%%

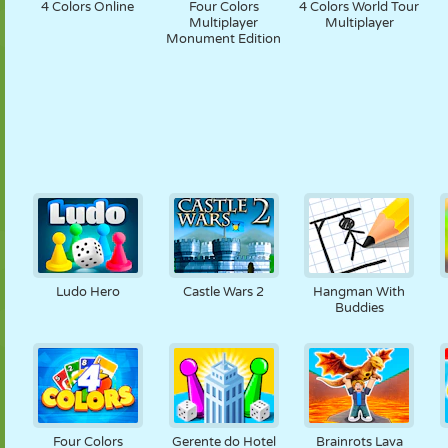
4 Colors Online
Four Colors
4 Colors World Tour
Multiplayer
Multiplayer
Monument Edition
Ludo Hero
Castle Wars 2
Hangman With
Buddies
Four Colors
Gerente do Hotel
Brainrots Lava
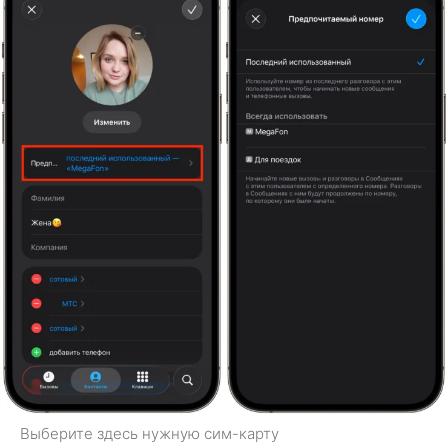
Выберите здесь нужную сим-карту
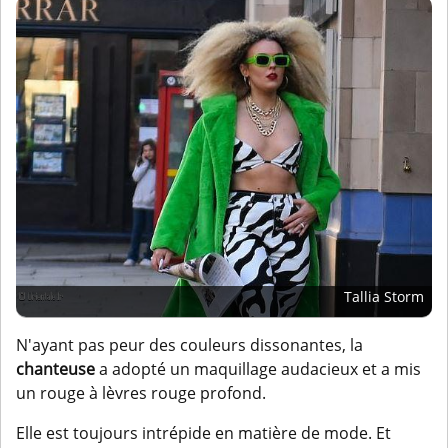
Tallia Storm
N'ayant pas peur des couleurs dissonantes, la
chanteuse
a adopté un maquillage audacieux et a mis
un rouge à lèvres rouge profond.
Elle est toujours intrépide en matière de mode. Et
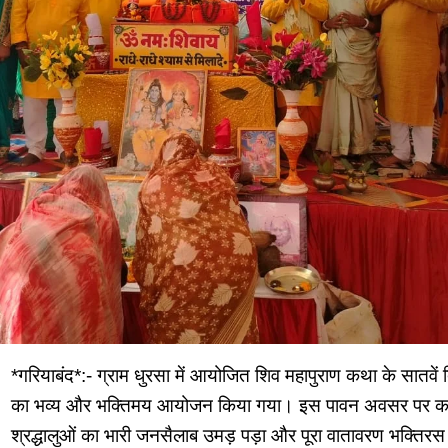
*गरियाबंद*:- ग्राम धुरसा में आयोजित शिव महापुराण कथा के सातवें
का भव्य और भक्तिमय आयोजन किया गया। इस पावन अवसर पर क
श्रद्धालुओं का भारी जनसैलाब उमड़ पड़ा और पूरा वातावरण भक्तिर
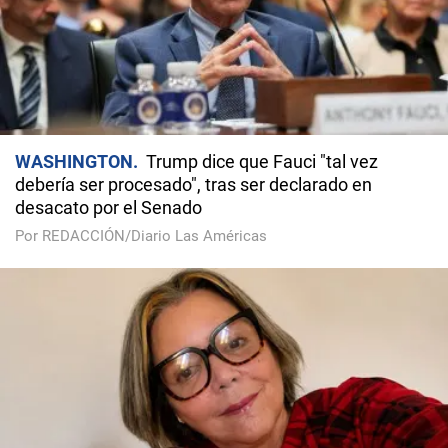
WASHINGTON
Trump dice que Fauci "tal vez
debería ser procesado", tras ser declarado en
desacato por el Senado
Por REDACCIÓN/Diario Las Américas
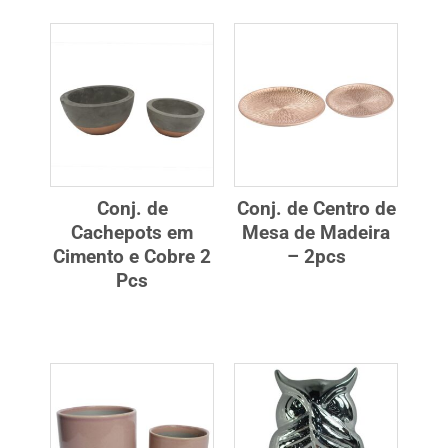
Conj. de
Conj. de Centro de
Cachepots em
Mesa de Madeira
Cimento e Cobre 2
– 2pcs
Pcs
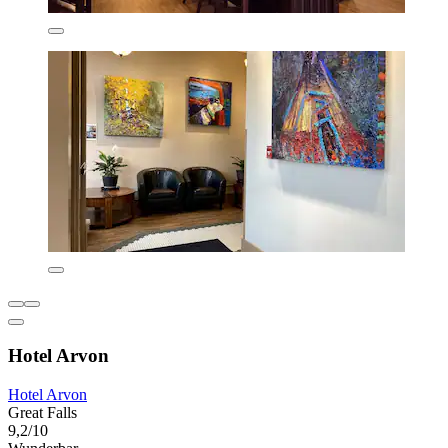
Hotel Arvon
Hotel Arvon
Great Falls
9,2/10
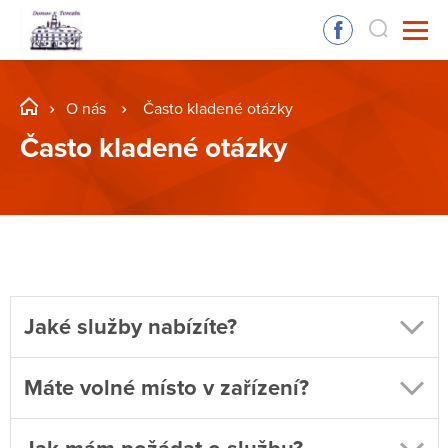
O nás
Často kladené otázky
Často kladené otázky
Jaké služby nabízíte?
Máte volné místo v zařízení?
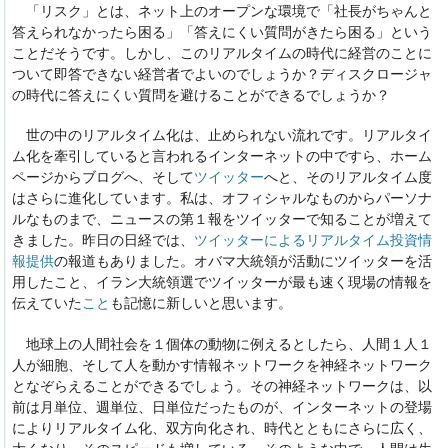
「リスク」とは、ネット上のオープンな環境で「社長がちゃんと
答えられなかったら困る」「答えにくい質問がきたら困る」という
ことだそうです。しかし、このリアルタイムの時代に経営のことに
ついて即答できない経営者でよいのでしょうか？ディスクロージャ
の時代に答えにくい質問を避けることができるでしょうか？
世の中のリアルタイム化は、止められない流れです。リアルタイ
ム化を牽引していると言われるインターネットの中ですら、ホーム
ページからブログへ、そして
ツイッター
へと、そのリアルタイム度
はさらに進化しています。私は、オフィシャルなものからパーソナ
ルなものまで、ニュースの第１報をツイッターで知ることが増えて
きました。昨日の日経では、
ツイッターによるリアルタイム投資情
報提供
の報道もありました。オバマ大統領が活動にツイッターを活
用したこと、イラン大統領選でツイッターが最も速く現場の情報を
伝えていた
こと
も記憶に新しいと思います。
地球上の人間社会を１個体の動物に例えるとしたら、人間１人１
人が細胞、そして人を動かす情報ネットワークを神経ネットワーク
となぞらえることができるでしょう。その神経ネットワークは、以
前は月単位、週単位、日単位だったものが、インターネットの登場
によりリアルタイム化、双方向化され、時代とともにさらに広く、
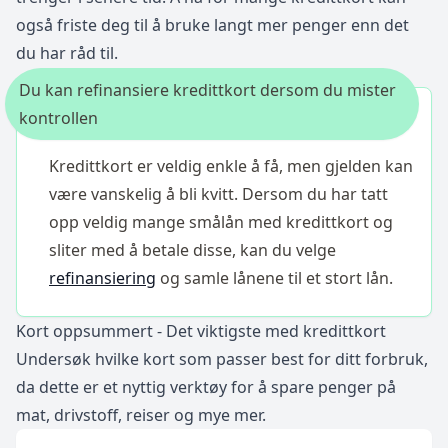
også friste deg til å bruke langt mer penger enn det
du har råd til.
Du kan refinansiere kredittkort dersom du mister
kontrollen
Kredittkort er veldig enkle å få, men gjelden kan
være vanskelig å bli kvitt. Dersom du har tatt
opp veldig mange smålån med kredittkort og
sliter med å betale disse, kan du velge
refinansiering
og samle lånene til et stort lån.
Kort oppsummert - Det viktigste med kredittkort
Undersøk hvilke kort som passer best for ditt forbruk,
da dette er et nyttig verktøy for å spare penger på
mat, drivstoff, reiser og mye mer.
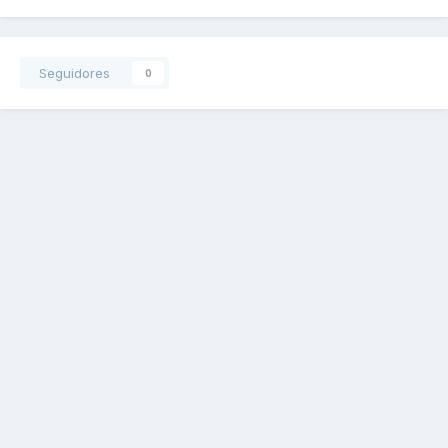
Seguidores
0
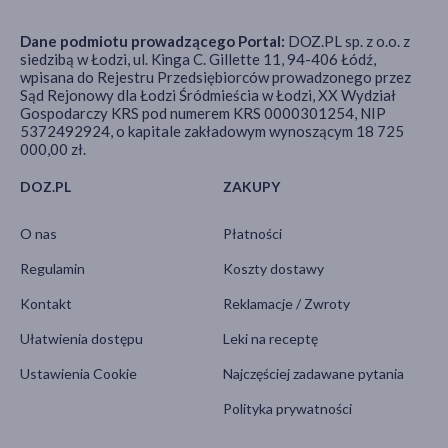
Dane podmiotu prowadzącego Portal:
DOZ.PL sp. z o.o. z
siedzibą w Łodzi, ul. Kinga C. Gillette 11, 94-406 Łódź,
wpisana do Rejestru Przedsiębiorców prowadzonego przez
Sąd Rejonowy dla Łodzi Śródmieścia w Łodzi, XX Wydział
Gospodarczy KRS pod numerem KRS 0000301254, NIP
5372492924, o kapitale zakładowym wynoszącym 18 725
000,00 zł.
DOZ.PL
ZAKUPY
O nas
Płatności
Regulamin
Koszty dostawy
Kontakt
Reklamacje / Zwroty
Ułatwienia dostępu
Leki na receptę
Ustawienia Cookie
Najczęściej zadawane pytania
Polityka prywatności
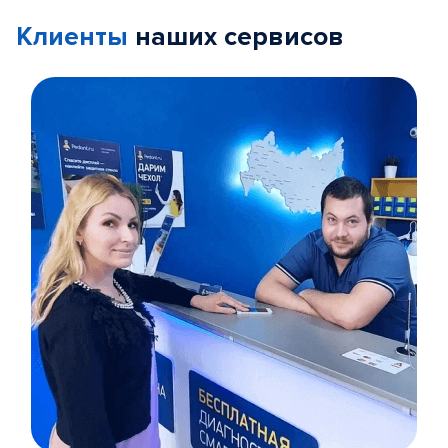
Клиенты
наших сервисов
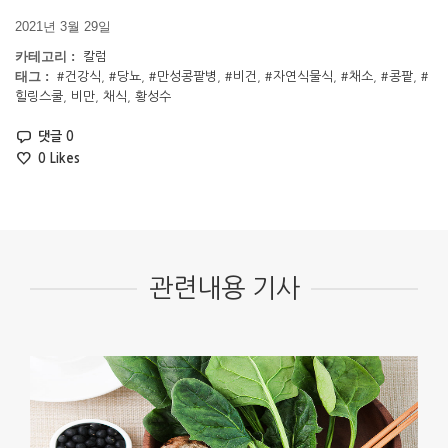
2021년 3월 29일
카테고리 :
칼럼
태그 :
#건강식
,
#당뇨
,
#만성콩팥병
,
#비건
,
#자연식물식
,
#채소
,
#콩팥
,
#
힐링스쿨
,
비만
,
채식
,
황성수
댓글 0
0
Likes
관련내용 기사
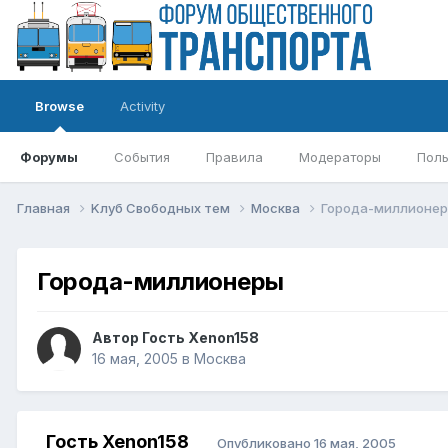
Browse
Activity
Форумы
События
Правила
Модераторы
Поль
Главная
Kлуб Свободных тем
Москва
Города-миллионе
Города-миллионеры
Автор Гость Xenon158
16 мая, 2005
в
Москва
Гость Xenon158
Опубликовано
16 мая, 2005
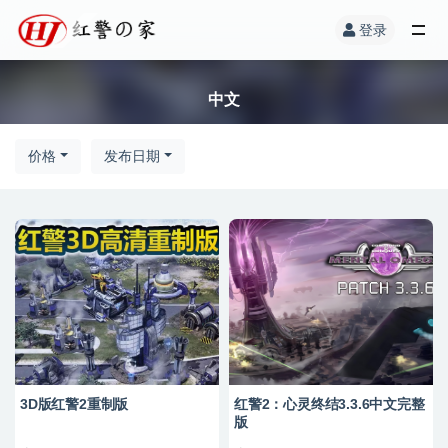
登录
中文
价格
发布日期
3D版红警2重制版
红警2：心灵终结3.3.6中文完整
版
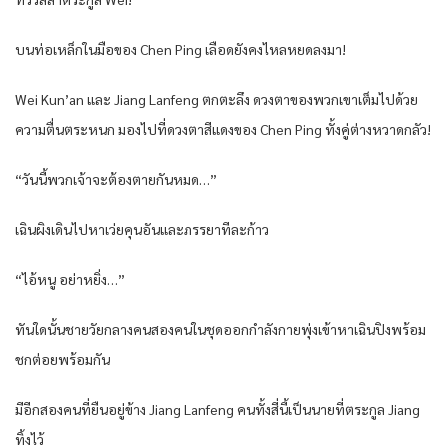
บนท่อเหล็กในมือของ Chen Ping เลือดยังคงไหลหยดลงมา!
Wei Kun’an และ Jiang Lanfeng ตกตะลึง ดวงตาของพวกเขาเต็มไปด้วย
ความตื่นตระหนก มองไปที่ดวงตาสีแดงของ Chen Ping ทั้งคู่ต่างหวาดกลัว!
“วันนี้พวกเจ้าจะต้องตายกันหมด…”
เฉินผิงเดินไปหาเว่ยคุนอันและภรรยาทีละก้าว
“ไอ้หนู อย่าหยิ่ง…”
ทันใดนั้นชายวัยกลางคนสองคนในชุดออกกำลังกายพุ่งเข้าหาเฉินปิงพร้อม
ชกต่อยพร้อมกัน
มีอีกสองคนที่ยืนอยู่ข้าง Jiang Lanfeng คนทั้งสี่นี้เป็นนายที่ตระกูล Jiang
ทิ้งไว้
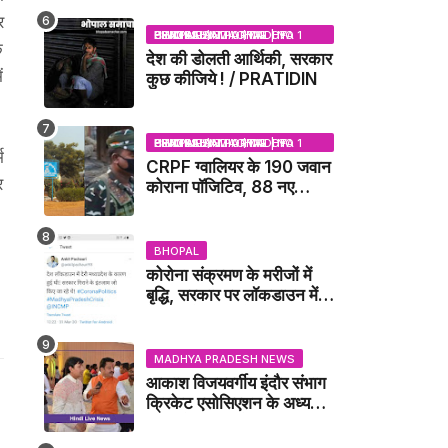
र
BHOPAL SAMACHAR | NO 1 HINDI NEWS PORTAL OF CENTRAL INDIA (MADHYA PRADESH)
े
देश की डोलती आर्थिकी, सरकार
ं
कुछ कीजिये ! / PRATIDIN
BHOPAL SAMACHAR | NO 1 HINDI NEWS PORTAL OF CENTRAL INDIA (MADHYA PRADESH)
म
CRPF ग्वालियर के 190 जवान
र
कोराना पॉजिटिव, 88 नए
संक्रमित मिले / GWALIOR
NEWS
BHOPAL
कोरोना संक्रमण के मरीजों में
बृद्धि, सरकार पर लॉकडाउन में
देरी करने का आरोप!
MADHYA PRADESH NEWS
आकाश विजयवर्गीय इंदौर संभाग
क्रिकेट एसोसिएशन के अध्यक्ष
बने, सुरेंद्र शर्मा ने बधाई दी -
IDCA NEWS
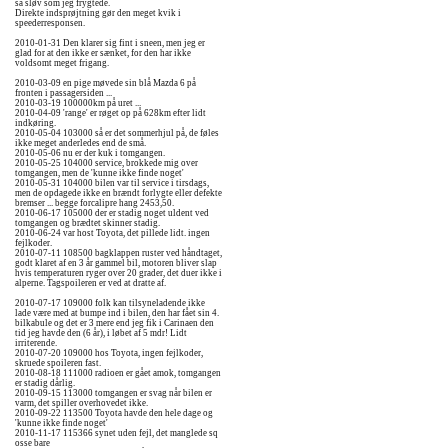
så sløv som jeg frygtede.
Direkte indsprøjtning gør den meget kvik i
speederresponsen.
2010-01-31 Den klarer sig fint i sneen, men jeg er
glad for at den ikke er sænket, for den har ikke
voldsomt meget frigang.
2010-03-09 en pige møvede sin blå Mazda 6 på
fronten i passagersiden ...
2010-03-19 100000km på uret ...
2010-04-09 'range' er røget op på 628km efter lidt
indkøring.
2010-05-04 103000 så er det sommerhjul på, de føles
ikke meget anderledes end de små.
2010-05-06 nu er der kuk i tomgangen.
2010-05-25 104000 service, brokkede mig over
tomgangen, men de 'kunne ikke finde noget'
2010-05-31 104000 bilen var til service i tirsdags,
men de opdagede ikke en brændt forlygte eller defekte
bremser ... begge forcalipre hang 2453,50.
2010-06-17 105000 der er stadig noget uldent ved
tomgangen og brædtet skinner stadig.
2010-06-24 var host Toyota, det pillede lidt. ingen
fejlkoder.
2010-07-11 108500 bagklappen ruster ved håndtaget,
godt klaret af en 3 år gammel bil, motoren bliver slap
hvis temperaturen ryger over 20 grader, det duer ikke i
alperne. Tagspoileren er ved at dratte af.
2010-07-17 109000 folk kan tilsyneladende ikke
lade være med at bumpe ind i bilen, den har fået sin 4.
bilkabule og det er 3 mere end jeg fik i Carinaen den
tid jeg havde den (6 år), i løbet af 5 mdr! Lidt
irriterende.
2010-07-20 109000 hos Toyota, ingen fejlkoder,
skruede spoileren fast.
2010-08-18 111000 radioen er gået amok, tomgangen
er stadig dårlig.
2010-09-15 113000 tomgangen er svag når bilen er
varm, det spiller overhovedet ikke.
2010-09-22 113500 Toyota havde den hele dage og
'kunne ikke finde noget'
2010-11-17 115366 synet uden fejl, det manglede sq
osse bare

%%

__Brief__.
Format the text of the entries as a Markdown table with the columns Row and Line, one numbered row for each line from the start of the entries up to and including the line that contains "によりリアルタイム化、双方向化され、時代とともにさらに広く、", skipping blank lines. Leave the pictures out of the table.

__Solved exercise__.
| Row | Line |
|---|---|
| 1 | 4 Colors Online |
| 2 | Four Colors |
| 3 | 4 Colors World Tour |
| 4 | Multiplayer |
| 5 | Multiplayer |
| 6 | Monument Edition |
| 7 | Ludo Hero |
| 8 | Castle Wars 2 |
| 9 | Hangman With |
| 10 | Buddies |
| 11 | Four Colors |
| 12 | Gerente do Hotel |
| 13 | Brainrots Lava |
| 14 | Выберите здесь нужную сим-карту |
| 15 | Tallia Storm |
| 16 | N'ayant pas peur des couleurs dissonantes, la |
| 17 | chanteuse |
| 18 | a adopté un maquillage audacieux et a mis |
| 19 | un rouge à lèvres rouge profond. |
| 20 | Elle est toujours intrépide en matière de mode. Et |
| 21 | *गरियाबंद*:- ग्राम धुरसा में आयोजित शिव महापुराण कथा के सातवें |
| 22 | का भव्य और भक्तिमय आयोजन किया गया। इस पावन अवसर पर क |
| 23 | श्रद्धालुओं का भारी जनसैलाब उमड़ पड़ा और पूरा वातावरण भक्तिर |
| 24 | WASHINGTON |
| 25 | Trump dice que Fauci "tal vez |
| 26 | debería ser procesado", tras ser declarado en |
| 27 | desacato por el Senado |
| 28 | Por REDACCIÓN/Diario Las Américas |
| 29 | Conj. de |
| 30 | Conj. de Centro de |
| 31 | Cachepots em |
| 32 | Mesa de Madeira |
| 33 | Cimento e Cobre 2 |
| 34 | – 2pcs |
| 35 | Pcs |
| 36 | Hotel Arvon |
| 37 | Hotel Arvon |
| 38 | Great Falls |
| 39 | 9,2/10 |
| 40 | O nás |
| 41 | Často kladené otázky |
| 42 | Často kladené otázky |
| 43 | Jaké služby nabízíte? |
| 44 | Máte volné místo v zařízení? |
| 45 | 「リスク」とは、ネット上のオープンな環境で「社長がちゃんと |
| 46 | 答えられなかったら困る」「答えにくい質問がきたら困る」という |
| 47 | ことだそうです。しかし、このリアルタイムの時代に経営のことに |
| 48 | ついて即答できない経営者でよいのでしょうか？ディスクロージャ |
| 49 | の時代に答えにくい質問を避けることができるでしょうか？ |
| 50 | 世の中のリアルタイム化は、止められない流れです。リアルタイ |
| 51 | ム化を牽引していると言われるインターネットの中ですら、ホーム |
| 52 | ページからブログへ、そして |
| 53 | ツイッター |
| 54 | へと、そのリアルタイム度 |
| 55 | はさらに進化しています。私は、オフィシャルなものからパーソナ |
| 56 | ルなものまで、ニュースの第１報をツイッターで知ることが増えて |
| 57 | きました。昨日の日経では、 |
| 58 | ツイッターによるリアルタイム投資情 |
| 59 | 報提供 |
| 60 | の報道もありました。オバマ大統領が活動にツイッターを活 |
| 61 | 用したこと、イラン大統領選でツイッターが最も速く現場の情報を |
| 62 | 伝えていた |
| 63 | こと |
| 64 | も記憶に新しいと思います。 |
| 65 | 地球上の人間社会を１個体の動物に例えるとしたら、人間１人１ |
| 66 | 人が細胞、そして人を動かす情報ネットワークを神経ネットワーク |
| 67 | となぞらえることができるでしょう。その神経ネットワークは、以 |
| 68 | 前は月単位、週単位、日単位だったものが、インターネットの登場 |
| 69 | によりリアルタイム化、双方向化され、時代とともにさらに広く、 |